I have my copy of Remembering the Future. A good collection of essays. Including one of the first (that I know of) that asks some critical questions around the emerging church by a British academic, albeit one who claims to be 'a fellow traveller' (p.32).
Contents
Introduction: Why Deep Church? - Andrew Walker and Luke Bretherton
1. Recovering Deep Church: Theological and Spiritual Renewal - Andrew Walker (Professor of Theology and Education, KCL)
2. Beyond the Emerging Church? - Luke Bretherton (Lecturer in Theology and Ministry, KCL)
3. Deep Church as Paradosis: On Relating Scripture and Tradition - Andrew Walker
4. Reading Scripture in Congregations: Towards an Ordinary Hermeneutics - Andrew Rogers (PhD student, KCL)
5. 'Deep calls to Deep': Reading Scripture in a Multi-Faith Society - Ben Quash (Dean and Fellow of Peterhouse, University of Cambridge)
6. Holding Together: Catholic Evangelical Worship in the Spirit - Chris Cocksworth (Principal, Ridley Hall Theological College, Cambridge)

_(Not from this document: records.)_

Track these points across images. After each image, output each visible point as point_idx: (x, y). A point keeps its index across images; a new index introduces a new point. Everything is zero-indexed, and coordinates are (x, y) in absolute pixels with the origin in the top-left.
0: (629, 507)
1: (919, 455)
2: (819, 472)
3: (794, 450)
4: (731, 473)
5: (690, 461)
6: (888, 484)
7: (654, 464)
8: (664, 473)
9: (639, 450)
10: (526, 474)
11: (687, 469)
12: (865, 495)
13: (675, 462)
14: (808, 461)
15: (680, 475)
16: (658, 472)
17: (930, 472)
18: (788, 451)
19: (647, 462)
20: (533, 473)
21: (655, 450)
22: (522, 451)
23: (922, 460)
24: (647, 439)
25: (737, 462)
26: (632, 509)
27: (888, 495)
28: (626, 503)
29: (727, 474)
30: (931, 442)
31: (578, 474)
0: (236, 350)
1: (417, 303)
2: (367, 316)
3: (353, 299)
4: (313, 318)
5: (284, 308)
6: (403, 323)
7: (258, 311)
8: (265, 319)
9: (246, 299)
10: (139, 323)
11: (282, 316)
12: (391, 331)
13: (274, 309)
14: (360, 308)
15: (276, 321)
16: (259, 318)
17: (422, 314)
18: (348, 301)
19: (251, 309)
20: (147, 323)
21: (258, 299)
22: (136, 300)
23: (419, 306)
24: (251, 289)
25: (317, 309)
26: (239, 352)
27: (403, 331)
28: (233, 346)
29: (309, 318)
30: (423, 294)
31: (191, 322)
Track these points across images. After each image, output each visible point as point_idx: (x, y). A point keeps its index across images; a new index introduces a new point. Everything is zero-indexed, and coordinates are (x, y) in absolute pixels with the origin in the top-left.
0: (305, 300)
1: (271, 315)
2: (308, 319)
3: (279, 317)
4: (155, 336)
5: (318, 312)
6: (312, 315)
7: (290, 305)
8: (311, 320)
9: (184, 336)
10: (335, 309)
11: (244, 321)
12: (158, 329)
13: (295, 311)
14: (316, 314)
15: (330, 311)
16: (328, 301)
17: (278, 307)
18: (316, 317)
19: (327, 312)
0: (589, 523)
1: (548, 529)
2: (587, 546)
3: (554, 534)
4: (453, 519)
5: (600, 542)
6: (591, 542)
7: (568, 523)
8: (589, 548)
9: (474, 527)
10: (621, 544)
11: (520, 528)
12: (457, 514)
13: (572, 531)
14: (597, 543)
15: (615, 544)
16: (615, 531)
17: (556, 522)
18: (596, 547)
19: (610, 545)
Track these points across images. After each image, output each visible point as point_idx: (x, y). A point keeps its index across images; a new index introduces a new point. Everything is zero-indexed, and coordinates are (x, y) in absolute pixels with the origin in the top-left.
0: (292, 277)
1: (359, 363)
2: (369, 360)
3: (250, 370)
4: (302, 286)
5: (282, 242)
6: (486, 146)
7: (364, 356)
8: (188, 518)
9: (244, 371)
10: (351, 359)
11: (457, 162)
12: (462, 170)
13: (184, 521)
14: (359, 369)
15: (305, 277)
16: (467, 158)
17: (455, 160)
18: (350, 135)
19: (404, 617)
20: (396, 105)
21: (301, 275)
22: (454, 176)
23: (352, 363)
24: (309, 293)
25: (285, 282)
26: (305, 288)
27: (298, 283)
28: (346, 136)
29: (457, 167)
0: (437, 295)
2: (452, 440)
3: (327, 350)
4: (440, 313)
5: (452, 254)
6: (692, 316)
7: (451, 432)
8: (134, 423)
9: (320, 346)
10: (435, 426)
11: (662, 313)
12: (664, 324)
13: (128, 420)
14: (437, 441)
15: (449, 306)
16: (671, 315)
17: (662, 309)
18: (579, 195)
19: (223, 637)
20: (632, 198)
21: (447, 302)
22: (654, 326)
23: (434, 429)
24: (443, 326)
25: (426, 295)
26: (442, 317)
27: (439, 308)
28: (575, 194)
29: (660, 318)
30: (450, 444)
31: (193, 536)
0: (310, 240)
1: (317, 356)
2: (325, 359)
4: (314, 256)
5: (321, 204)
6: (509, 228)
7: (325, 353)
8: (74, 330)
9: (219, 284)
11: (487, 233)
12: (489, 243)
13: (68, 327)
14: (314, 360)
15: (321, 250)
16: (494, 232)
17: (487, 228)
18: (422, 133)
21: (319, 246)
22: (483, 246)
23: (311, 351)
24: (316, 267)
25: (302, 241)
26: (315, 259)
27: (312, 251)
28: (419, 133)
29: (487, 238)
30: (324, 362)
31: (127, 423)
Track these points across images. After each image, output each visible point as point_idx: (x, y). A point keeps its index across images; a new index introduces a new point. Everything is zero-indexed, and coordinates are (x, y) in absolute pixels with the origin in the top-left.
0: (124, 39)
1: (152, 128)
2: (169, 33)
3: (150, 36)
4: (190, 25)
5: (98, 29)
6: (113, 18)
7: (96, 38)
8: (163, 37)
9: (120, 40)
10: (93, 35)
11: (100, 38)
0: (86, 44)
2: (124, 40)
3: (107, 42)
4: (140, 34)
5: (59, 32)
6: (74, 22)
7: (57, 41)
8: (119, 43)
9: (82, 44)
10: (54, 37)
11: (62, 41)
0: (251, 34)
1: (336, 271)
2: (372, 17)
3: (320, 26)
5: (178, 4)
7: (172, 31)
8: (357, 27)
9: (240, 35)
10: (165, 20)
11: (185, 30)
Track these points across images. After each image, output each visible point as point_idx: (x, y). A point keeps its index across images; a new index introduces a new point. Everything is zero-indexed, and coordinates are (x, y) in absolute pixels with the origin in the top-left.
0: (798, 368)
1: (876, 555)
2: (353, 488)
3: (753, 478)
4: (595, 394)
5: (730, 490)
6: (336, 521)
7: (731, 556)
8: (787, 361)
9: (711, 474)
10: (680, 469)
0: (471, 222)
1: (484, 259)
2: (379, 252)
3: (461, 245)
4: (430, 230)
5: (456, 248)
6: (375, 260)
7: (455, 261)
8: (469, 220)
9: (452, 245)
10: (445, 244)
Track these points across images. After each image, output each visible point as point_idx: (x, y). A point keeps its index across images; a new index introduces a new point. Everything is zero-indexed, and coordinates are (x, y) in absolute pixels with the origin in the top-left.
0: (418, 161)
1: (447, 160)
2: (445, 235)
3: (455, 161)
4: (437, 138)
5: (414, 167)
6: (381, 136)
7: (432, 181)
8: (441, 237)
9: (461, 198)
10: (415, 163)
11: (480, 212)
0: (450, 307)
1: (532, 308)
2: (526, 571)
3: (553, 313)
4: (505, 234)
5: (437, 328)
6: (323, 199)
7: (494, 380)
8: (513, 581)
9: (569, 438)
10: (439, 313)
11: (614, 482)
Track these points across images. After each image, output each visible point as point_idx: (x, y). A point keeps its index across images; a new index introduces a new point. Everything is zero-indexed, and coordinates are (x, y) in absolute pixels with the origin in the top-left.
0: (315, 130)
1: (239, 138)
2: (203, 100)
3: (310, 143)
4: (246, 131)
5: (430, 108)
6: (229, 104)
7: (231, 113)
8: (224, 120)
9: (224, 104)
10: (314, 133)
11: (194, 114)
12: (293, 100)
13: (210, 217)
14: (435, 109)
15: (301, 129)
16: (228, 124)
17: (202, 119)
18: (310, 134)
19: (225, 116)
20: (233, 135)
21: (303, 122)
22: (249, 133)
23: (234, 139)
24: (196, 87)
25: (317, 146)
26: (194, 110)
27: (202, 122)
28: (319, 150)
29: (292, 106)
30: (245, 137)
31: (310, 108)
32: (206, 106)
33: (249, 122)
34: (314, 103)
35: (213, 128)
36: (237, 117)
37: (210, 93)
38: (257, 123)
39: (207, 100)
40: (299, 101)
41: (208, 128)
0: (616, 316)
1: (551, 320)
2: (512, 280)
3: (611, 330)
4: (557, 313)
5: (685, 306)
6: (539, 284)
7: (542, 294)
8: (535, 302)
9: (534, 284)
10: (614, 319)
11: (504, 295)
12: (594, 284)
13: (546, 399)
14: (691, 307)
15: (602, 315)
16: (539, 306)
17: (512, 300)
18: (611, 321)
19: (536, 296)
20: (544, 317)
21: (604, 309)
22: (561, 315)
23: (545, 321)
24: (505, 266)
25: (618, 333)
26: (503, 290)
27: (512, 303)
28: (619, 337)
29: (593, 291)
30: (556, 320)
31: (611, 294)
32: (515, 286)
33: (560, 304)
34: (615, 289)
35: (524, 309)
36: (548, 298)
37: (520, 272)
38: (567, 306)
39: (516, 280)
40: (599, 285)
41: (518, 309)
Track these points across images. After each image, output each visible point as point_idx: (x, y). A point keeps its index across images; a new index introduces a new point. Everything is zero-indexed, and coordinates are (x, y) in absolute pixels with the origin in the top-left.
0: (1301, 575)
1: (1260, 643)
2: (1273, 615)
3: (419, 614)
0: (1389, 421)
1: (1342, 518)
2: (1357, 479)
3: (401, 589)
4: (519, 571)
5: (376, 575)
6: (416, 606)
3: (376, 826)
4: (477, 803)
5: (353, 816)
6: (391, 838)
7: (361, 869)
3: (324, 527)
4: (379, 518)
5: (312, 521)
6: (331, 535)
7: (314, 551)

7. God's Transforming Presence: Spirit Empowered Worship and its Meditation - Ian Stackhouse (Minister, Guildford Baptist Church)
8. Baptism and Catechesis as Spiritual Formation - Alan Kreider (Associate Professor of Church History and Mission, Associated Mennonite Biblical Seminary)
9. Education, Discipleship and Community Formation - Mark Wakelin (Methodist Minister and Director of the Guy Chester Centre, London)
10. Mundane Holiness: The Theology and Spirituality of Everyday Life - Luke Bretherton
The Introduction describes the essays as 'accessible attempts - though some more academic than others - to relate the Christian tradition to contemporary concerns and questions about church, mission and ministry'
(xvi). This I think is so helpful in the current climate of fresh expressions and emerging churches appearing here and there. We need a serious engagement with theology that enables us to think through what is happening and perhaps help us see things we might otherwise miss.